Controlling these flies can be difficult and what works on one farm may not work on another. So what can we do? First, we need to know what kind of fly control methods are available for use then, understand the positives and negatives of each. There are several fly control methods out there from hand applied dusts, pour-ons and prays to rubs ear tags and feed additives. 

  • Most hand applied dusts and sprays work very well at controlling fly. However, they require frequent applications and can become very labor intensive. 
  • Rubs are a very effective and economical method for controlling flies if cattle are forced to use them. Some cattle will voluntarily use them but some will not. So placing them in an area where cattle must use them and keeping them charged is key. Rubs should be recharged every 2 weeks. 
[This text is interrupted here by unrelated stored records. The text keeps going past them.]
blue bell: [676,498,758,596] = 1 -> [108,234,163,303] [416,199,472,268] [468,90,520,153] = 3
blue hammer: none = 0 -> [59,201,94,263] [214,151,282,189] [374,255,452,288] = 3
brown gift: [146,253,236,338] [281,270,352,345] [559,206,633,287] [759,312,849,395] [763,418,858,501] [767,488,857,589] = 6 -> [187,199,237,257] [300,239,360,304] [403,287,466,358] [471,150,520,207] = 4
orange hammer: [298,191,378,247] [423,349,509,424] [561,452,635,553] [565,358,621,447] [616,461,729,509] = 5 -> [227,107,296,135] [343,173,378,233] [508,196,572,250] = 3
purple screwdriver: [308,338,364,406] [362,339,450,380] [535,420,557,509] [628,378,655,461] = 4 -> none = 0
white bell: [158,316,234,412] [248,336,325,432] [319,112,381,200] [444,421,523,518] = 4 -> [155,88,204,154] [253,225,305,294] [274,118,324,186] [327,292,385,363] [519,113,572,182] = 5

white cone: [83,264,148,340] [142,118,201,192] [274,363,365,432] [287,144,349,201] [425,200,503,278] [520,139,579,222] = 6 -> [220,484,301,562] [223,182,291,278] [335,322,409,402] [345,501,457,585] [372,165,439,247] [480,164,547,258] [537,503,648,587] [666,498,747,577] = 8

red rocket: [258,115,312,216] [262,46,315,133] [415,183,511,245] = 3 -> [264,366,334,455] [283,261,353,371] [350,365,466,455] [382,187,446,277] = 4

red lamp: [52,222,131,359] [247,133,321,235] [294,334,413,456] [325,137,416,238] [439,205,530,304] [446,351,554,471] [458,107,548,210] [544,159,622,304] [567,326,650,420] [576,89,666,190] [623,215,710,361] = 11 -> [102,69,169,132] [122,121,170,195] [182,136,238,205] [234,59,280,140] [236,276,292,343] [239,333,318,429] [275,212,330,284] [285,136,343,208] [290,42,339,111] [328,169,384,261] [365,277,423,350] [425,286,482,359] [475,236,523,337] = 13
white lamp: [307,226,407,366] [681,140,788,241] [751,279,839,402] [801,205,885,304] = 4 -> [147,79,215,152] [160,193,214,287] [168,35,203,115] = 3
  • Fly tags, especially newer generation fly tags, work well at controlling fly population. Most fly tags require an application of two tags per adult cattle and one tag per calf. Producers should wait until they notice a population of about 200 flies per cow before using fly tags. To reduce the chances of flies becoming insecticide resistant, producers should use pyrethroid tags for two year and  then switch to organophosphate tags for one year. Tags should be removed 5 months after they are applied to further help prevent insecticide resistance. 
  • Pours-ons and fly tags can be applied at the same time to save time and labor. Pour-on dewormers offer dual parasite protection by killing internal parasites while helping to control fly populations. However, multiple applications of pour-on dewormer throughout the year can cause internal parasite resistance issues. Pour-ons labeled for external parasites only should be used for re-applications.
  • Feed additives are very effective at disputing the fly life cycle resulting in decreased fly population. Larvicide and insect growth regulators can be fed to cattle through a ration or free choice mineral, starting 30 days before the emergence of flies to 30 days after a hard frost. If you plan to use a feed additive to control flies, keep in mind that some flies can travel 1-2 miles. So if your neighbor is not using a fly control feed additive, you may inherit some of their flies.

It is impossible to completely eliminate a fly problem in our cow herd. Using one of these methods alone will not give you the results you are after. Using multiple methods is the best way to help lessen this burden that our cows face.